Experts like Scott Algeier, executive director of IT-ISAC, and Viakoo vice president John Gallagher, emphasize the need for clear definitions and practical reporting thresholds to avoid diverting resources from actual security incidents.

Concerns and Suggestions

Several points of contention have arisen regarding the draft:

  • The focus on large organizations potentially overlooks the critical role of smaller firms in various sectors.
  • The reliance on outdated 2015 sector-specific plans, which may not reflect current industry landscapes.
  • Concerns over the delay in implementation, considering the urgent need for such regulations following incidents like the Colonial Pipeline attack.

Future Steps and Public Involvement

The public will have a 60-day window for commenting on the rule post its official publication on April 4. CISA aims to finalize the rule within the next 18 months, incorporating public feedback to refine and optimize its scope and effectiveness.

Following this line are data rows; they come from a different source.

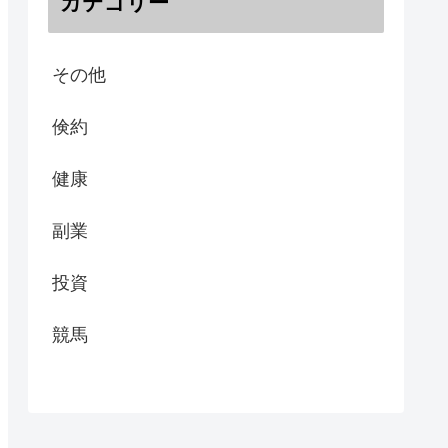
カテゴリー
その他
倹約
健康
副業
投資
競馬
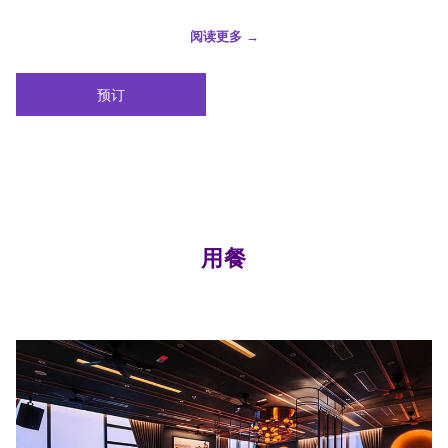
阅读更多
开
预订
启
新
标
签
页
用餐
幻
灯
片
放
映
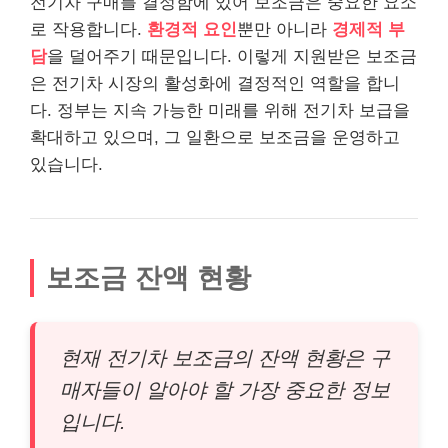
전기차 구매를 결정함에 있어 보조금은 중요한 요소
로 작용합니다.
환경적 요인
뿐만 아니라
경제적 부
담
을 덜어주기 때문입니다. 이렇게 지원받은 보조금
은 전기차 시장의 활성화에 결정적인 역할을 합니
다. 정부는 지속 가능한 미래를 위해 전기차 보급을
확대하고 있으며, 그 일환으로 보조금을 운영하고
있습니다.
보조금 잔액 현황
현재 전기차 보조금의 잔액 현황은 구
매자들이 알아야 할 가장 중요한 정보
입니다.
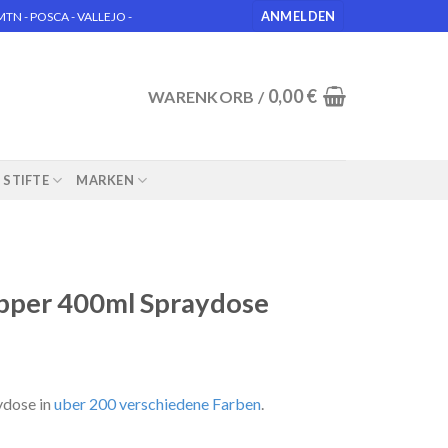
ANMELDEN
N - POSCA - VALLEJO -
0,00
€
WARENKORB /
STIFTE
MARKEN
pper 400ml Spraydose
ydose in
uber 200 verschiedene Farben
.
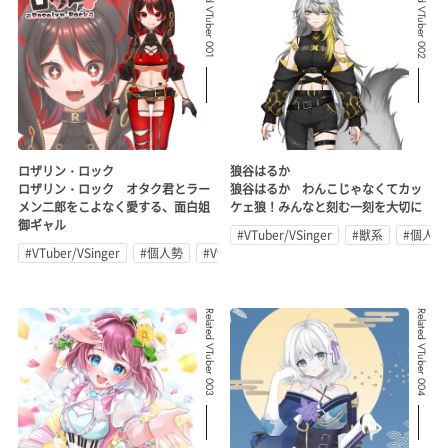
Related VTuber 001
Related VTuber 002
ロザリン・ロック
狼谷はるか
ロザリン・ロック オタク君とラー
狼谷はるか わんこじゃなくてカッ
メン二郎をこよなく愛する、面白姐
ケェ狼！みんなと刻む一刻を大切に
御ギャル
#VTuber/VSinger
#獣系
#個人勢
#VTuber/VSinger
#個人勢
#Vtuberグループ
Related VTuber 003
Related VTuber 004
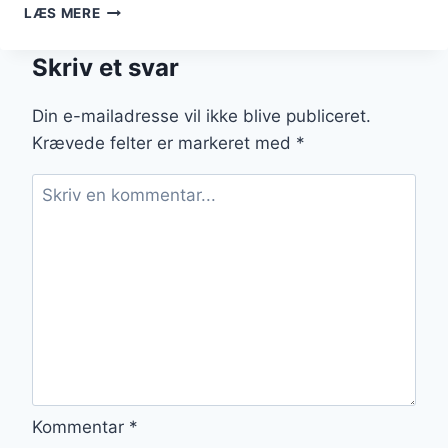
BLOMKÅLSRIS
LÆS MERE
MED
LAKS:
Skriv et svar
SUNDHED
OG
SMAG
Din e-mailadresse vil ikke blive publiceret.
I
Krævede felter er markeret med
*
ÉT
Kommentar
*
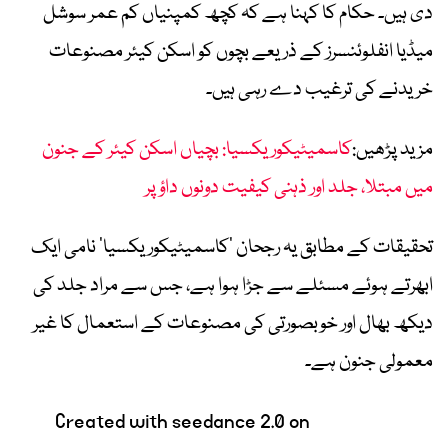
دی ہیں۔ حکام کا کہنا ہے کہ کچھ کمپنیاں کم عمر سوشل
میڈیا انفلوئنسرز کے ذریعے بچوں کو اسکن کیئر مصنوعات
خریدنے کی ترغیب دے رہی ہیں۔
مزید پڑھیں:
کاسمیٹیکوریکسیا: بچیاں اسکن کیئر کے جنون
میں مبتلا، جلد اور ذہنی کیفیت دونوں داؤ پر
تحقیقات کے مطابق یہ رجحان ’کاسمیٹیکوریکسیا‘ نامی ایک
ابھرتے ہوئے مسئلے سے جڑا ہوا ہے، جس سے مراد جلد کی
دیکھ بھال اور خوبصورتی کی مصنوعات کے استعمال کا غیر
معمولی جنون ہے۔
Created with seedance 2.0 on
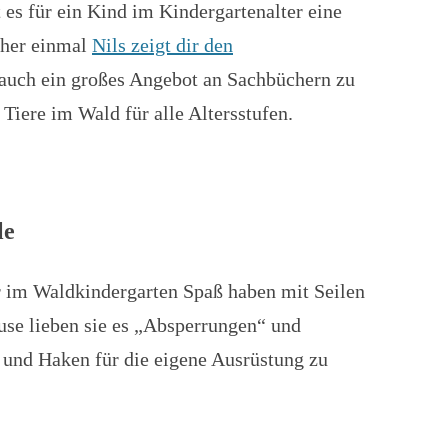
es für ein Kind im Kindergartenalter eine
üher einmal
Nils zeigt dir den
t auch ein großes Angebot an Sachbüchern zu
iere im Wald für alle Altersstufen.
le
r im Waldkindergarten Spaß haben mit Seilen
ause lieben sie es „Absperrungen“ und
 und Haken für die eigene Ausrüstung zu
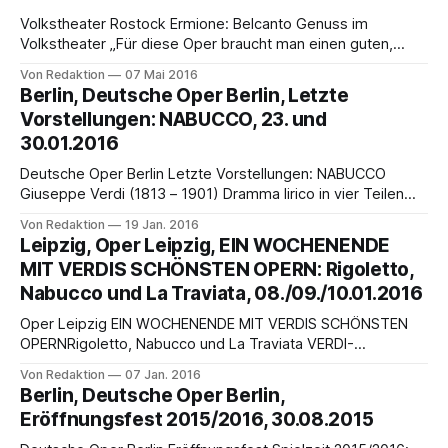
Volkstheater Rostock Ermione: Belcanto Genuss im
Volkstheater „Für diese Oper braucht man einen guten,
zwei sehr gute und einen verrückten Tenor“ – Kein Wunder,
Von Redaktion
07 Mai 2016
dass sie so selten aufgeführt wird. Ermione in Rostock ist
Berlin, Deutsche Oper Berlin, Letzte
die Fortsetzung des in der vergangenen Saison begonnen
Vorstellungen: NABUCCO, 23. und
Belcanto-Zyklus. Diesmal - nach dem letztjährigen
30.01.2016
Maometto II – szenisch,
Deutsche Oper Berlin Letzte Vorstellungen: NABUCCO
Giuseppe Verdi (1813 – 1901) Dramma lirico in vier Teilen
Libretto von Temistocle Solera Uraufführung am 9. März
Von Redaktion
19 Jan. 2016
1842 in Mailand Premiere an der Deutschen Oper Berlin am
Leipzig, Oper Leipzig, EIN WOCHENENDE
8. September 2013 In italienischer Sprache mit deutschen
MIT VERDIS SCHÖNSTEN OPERN: Rigoletto,
und englischen Übertiteln Letzte Vorstellungen: Sa 23.
Nabucco und La Traviata, 08./09./10.01.2016
Januar 2016,
Oper Leipzig EIN WOCHENENDE MIT VERDIS SCHÖNSTEN
OPERNRigoletto, Nabucco und La Traviata VERDI-
WOCHENENDE I RIGOLETTO am 08. Januar 2016, 19:30
Von Redaktion
07 Jan. 2016
NABUCCO am 09. Januar 2016, 19:00 LA TRAVIATA am 10.
Berlin, Deutsche Oper Berlin,
Januar 2016, 18:00 VERDI-WOCHENENDE II RIGOLETTO am
Eröffnungsfest 2015/2016, 30.08.2015
01. April 2016, 19:30 NABUCCO am 02.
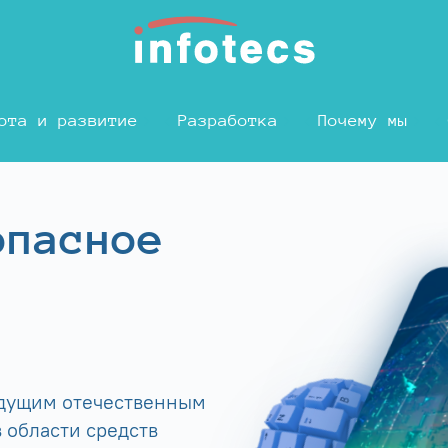
ота и развитие
Разработка
Почему мы
опасное
едущим отечественным
 области средств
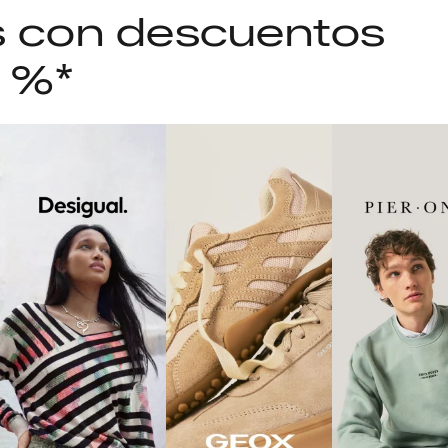
as con descuentos
5 %*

CISA’s draft of the cyber incident reporting rule under CIRCIA is a pivotal step in fortifying national cybersecurity. While it is a promising development, the dialogue between CISA, industry stakeholders, and cybersecurity experts is crucial to ensure the rule’s effectiveness and practicality. This ongoing collaboration will be instrumental in shaping a robust cybersecurity framework that safeguards the nation’s critical infrastructure against evolving cyber threats.